◆ **DATASET EXCERPTS**
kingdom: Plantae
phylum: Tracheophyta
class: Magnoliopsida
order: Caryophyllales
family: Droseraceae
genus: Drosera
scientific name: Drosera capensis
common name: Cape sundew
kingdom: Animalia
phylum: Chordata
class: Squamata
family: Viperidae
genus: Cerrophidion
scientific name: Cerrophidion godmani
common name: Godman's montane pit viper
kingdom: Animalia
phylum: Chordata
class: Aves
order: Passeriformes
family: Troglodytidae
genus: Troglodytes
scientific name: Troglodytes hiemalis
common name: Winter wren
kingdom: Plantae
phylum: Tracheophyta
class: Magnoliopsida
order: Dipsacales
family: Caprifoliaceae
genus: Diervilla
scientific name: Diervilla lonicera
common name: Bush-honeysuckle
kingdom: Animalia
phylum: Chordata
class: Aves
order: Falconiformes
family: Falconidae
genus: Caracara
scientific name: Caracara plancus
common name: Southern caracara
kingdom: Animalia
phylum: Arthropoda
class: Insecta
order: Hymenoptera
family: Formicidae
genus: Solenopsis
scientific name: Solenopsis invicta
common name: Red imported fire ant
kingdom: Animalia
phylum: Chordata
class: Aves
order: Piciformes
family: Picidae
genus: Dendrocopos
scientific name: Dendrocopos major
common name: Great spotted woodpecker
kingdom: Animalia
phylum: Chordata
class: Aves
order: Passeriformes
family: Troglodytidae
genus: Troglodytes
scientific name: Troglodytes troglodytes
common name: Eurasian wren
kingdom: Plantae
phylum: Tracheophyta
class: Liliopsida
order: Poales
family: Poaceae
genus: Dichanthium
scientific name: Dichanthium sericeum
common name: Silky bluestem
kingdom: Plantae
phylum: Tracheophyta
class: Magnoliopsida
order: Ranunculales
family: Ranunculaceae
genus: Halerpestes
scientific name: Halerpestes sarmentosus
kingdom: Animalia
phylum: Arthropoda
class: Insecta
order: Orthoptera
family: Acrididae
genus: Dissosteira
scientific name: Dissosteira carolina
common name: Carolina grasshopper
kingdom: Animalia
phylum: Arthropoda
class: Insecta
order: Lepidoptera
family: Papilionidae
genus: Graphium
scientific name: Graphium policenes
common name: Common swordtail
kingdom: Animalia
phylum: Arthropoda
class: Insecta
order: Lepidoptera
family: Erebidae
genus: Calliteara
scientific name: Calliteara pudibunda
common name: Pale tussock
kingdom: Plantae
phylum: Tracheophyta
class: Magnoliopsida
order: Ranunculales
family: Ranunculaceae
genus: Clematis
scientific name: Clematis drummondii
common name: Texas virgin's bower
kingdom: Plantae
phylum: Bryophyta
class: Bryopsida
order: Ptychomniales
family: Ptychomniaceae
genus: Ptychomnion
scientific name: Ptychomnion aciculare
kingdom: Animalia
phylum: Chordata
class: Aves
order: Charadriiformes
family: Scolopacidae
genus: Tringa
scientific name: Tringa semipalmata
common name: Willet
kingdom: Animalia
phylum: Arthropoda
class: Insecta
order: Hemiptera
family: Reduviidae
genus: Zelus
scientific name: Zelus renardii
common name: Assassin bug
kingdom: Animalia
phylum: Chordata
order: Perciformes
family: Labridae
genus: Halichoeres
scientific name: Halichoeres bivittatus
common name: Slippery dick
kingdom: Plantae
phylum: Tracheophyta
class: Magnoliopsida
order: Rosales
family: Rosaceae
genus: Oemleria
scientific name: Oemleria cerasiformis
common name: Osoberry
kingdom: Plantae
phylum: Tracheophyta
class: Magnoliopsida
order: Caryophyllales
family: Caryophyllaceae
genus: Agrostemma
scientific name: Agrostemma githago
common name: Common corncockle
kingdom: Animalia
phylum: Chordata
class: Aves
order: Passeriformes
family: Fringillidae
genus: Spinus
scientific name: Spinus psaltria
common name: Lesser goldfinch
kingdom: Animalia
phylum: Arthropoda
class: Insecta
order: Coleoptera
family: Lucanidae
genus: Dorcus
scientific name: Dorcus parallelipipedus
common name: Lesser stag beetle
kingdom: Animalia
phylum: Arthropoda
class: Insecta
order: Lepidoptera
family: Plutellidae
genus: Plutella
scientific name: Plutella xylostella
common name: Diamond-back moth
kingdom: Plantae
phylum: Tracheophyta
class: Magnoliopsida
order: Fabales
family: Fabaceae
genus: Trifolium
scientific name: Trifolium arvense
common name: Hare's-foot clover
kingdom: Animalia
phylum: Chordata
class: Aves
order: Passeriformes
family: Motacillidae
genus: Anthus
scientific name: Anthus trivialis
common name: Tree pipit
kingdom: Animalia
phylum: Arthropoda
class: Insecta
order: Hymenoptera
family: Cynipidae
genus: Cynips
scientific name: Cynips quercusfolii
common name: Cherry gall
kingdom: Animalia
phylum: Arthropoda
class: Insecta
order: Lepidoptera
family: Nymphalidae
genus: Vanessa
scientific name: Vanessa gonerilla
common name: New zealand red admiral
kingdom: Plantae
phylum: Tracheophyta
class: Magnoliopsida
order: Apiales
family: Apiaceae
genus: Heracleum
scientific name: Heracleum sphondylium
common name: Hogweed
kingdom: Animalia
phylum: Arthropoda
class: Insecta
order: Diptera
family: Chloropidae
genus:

◆ **WHAT IS EXPECTED**
Reproduce every one of the rows above, word for word.

◆ **OUTPUT FOR THIS TASK**
kingdom: Plantae
phylum: Tracheophyta
class: Magnoliopsida
order: Caryophyllales
family: Droseraceae
genus: Drosera
scientific name: Drosera capensis
common name: Cape sundew
kingdom: Animalia
phylum: Chordata
class: Squamata
family: Viperidae
genus: Cerrophidion
scientific name: Cerrophidion godmani
common name: Godman's montane pit viper
kingdom: Animalia
phylum: Chordata
class: Aves
order: Passeriformes
family: Troglodytidae
genus: Troglodytes
scientific name: Troglodytes hiemalis
common name: Winter wren
kingdom: Plantae
phylum: Tracheophyta
class: Magnoliopsida
order: Dipsacales
family: Caprifoliaceae
genus: Diervilla
scientific name: Diervilla lonicera
common name: Bush-honeysuckle
kingdom: Animalia
phylum: Chordata
class: Aves
order: Falconiformes
family: Falconidae
genus: Caracara
scientific name: Caracara plancus
common name: Southern caracara
kingdom: Animalia
phylum: Arthropoda
class: Insecta
order: Hymenoptera
family: Formicidae
genus: Solenopsis
scientific name: Solenopsis invicta
common name: Red imported fire ant
kingdom: Animalia
phylum: Chordata
class: Aves
order: Piciformes
family: Picidae
genus: Dendrocopos
scientific name: Dendrocopos major
common name: Great spotted woodpecker
kingdom: Animalia
phylum: Chordata
class: Aves
order: Passeriformes
family: Troglodytidae
genus: Troglodytes
scientific name: Troglodytes troglodytes
common name: Eurasian wren
kingdom: Plantae
phylum: Tracheophyta
class: Liliopsida
order: Poales
family: Poaceae
genus: Dichanthium
scientific name: Dichanthium sericeum
common name: Silky bluestem
kingdom: Plantae
phylum: Tracheophyta
class: Magnoliopsida
order: Ranunculales
family: Ranunculaceae
genus: Halerpestes
scientific name: Halerpestes sarmentosus
kingdom: Animalia
phylum: Arthropoda
class: Insecta
order: Orthoptera
family: Acrididae
genus: Dissosteira
scientific name: Dissosteira carolina
common name: Carolina grasshopper
kingdom: Animalia
phylum: Arthropoda
class: Insecta
order: Lepidoptera
family: Papilionidae
genus: Graphium
scientific name: Graphium policenes
common name: Common swordtail
kingdom: Animalia
phylum: Arthropoda
class: Insecta
order: Lepidoptera
family: Erebidae
genus: Calliteara
scientific name: Calliteara pudibunda
common name: Pale tussock
kingdom: Plantae
phylum: Tracheophyta
class: Magnoliopsida
order: Ranunculales
family: Ranunculaceae
genus: Clematis
scientific name: Clematis drummondii
common name: Texas virgin's bower
kingdom: Plantae
phylum: Bryophyta
class: Bryopsida
order: Ptychomniales
family: Ptychomniaceae
genus: Ptychomnion
scientific name: Ptychomnion aciculare
kingdom: Animalia
phylum: Chordata
class: Aves
order: Charadriiformes
family: Scolopacidae
genus: Tringa
scientific name: Tringa semipalmata
common name: Willet
kingdom: Animalia
phylum: Arthropoda
class: Insecta
order: Hemiptera
family: Reduviidae
genus: Zelus
scientific name: Zelus renardii
common name: Assassin bug
kingdom: Animalia
phylum: Chordata
order: Perciformes
family: Labridae
genus: Halichoeres
scientific name: Halichoeres bivittatus
common name: Slippery dick
kingdom: Plantae
phylum: Tracheophyta
class: Magnoliopsida
order: Rosales
family: Rosaceae
genus: Oemleria
scientific name: Oemleria cerasiformis
common name: Osoberry
kingdom: Plantae
phylum: Tracheophyta
class: Magnoliopsida
order: Caryophyllales
family: Caryophyllaceae
genus: Agrostemma
scientific name: Agrostemma githago
common name: Common corncockle
kingdom: Animalia
phylum: Chordata
class: Aves
order: Passeriformes
family: Fringillidae
genus: Spinus
scientific name: Spinus psaltria
common name: Lesser goldfinch
kingdom: Animalia
phylum: Arthropoda
class: Insecta
order: Coleoptera
family: Lucanidae
genus: Dorcus
scientific name: Dorcus parallelipipedus
common name: Lesser stag beetle
kingdom: Animalia
phylum: Arthropoda
class: Insecta
order: Lepidoptera
family: Plutellidae
genus: Plutella
scientific name: Plutella xylostella
common name: Diamond-back moth
kingdom: Plantae
phylum: Tracheophyta
class: Magnoliopsida
order: Fabales
family: Fabaceae
genus: Trifolium
scientific name: Trifolium arvense
common name: Hare's-foot clover
kingdom: Animalia
phylum: Chordata
class: Aves
order: Passeriformes
family: Motacillidae
genus: Anthus
scientific name: Anthus trivialis
common name: Tree pipit
kingdom: Animalia
phylum: Arthropoda
class: Insecta
order: Hymenoptera
family: Cynipidae
genus: Cynips
scientific name: Cynips quercusfolii
common name: Cherry gall
kingdom: Animalia
phylum: Arthropoda
class: Insecta
order: Lepidoptera
family: Nymphalidae
genus: Vanessa
scientific name: Vanessa gonerilla
common name: New zealand red admiral
kingdom: Plantae
phylum: Tracheophyta
class: Magnoliopsida
order: Apiales
family: Apiaceae
genus: Heracleum
scientific name: Heracleum sphondylium
common name: Hogweed
kingdom: Animalia
phylum: Arthropoda
class: Insecta
order: Diptera
family: Chloropidae
genus:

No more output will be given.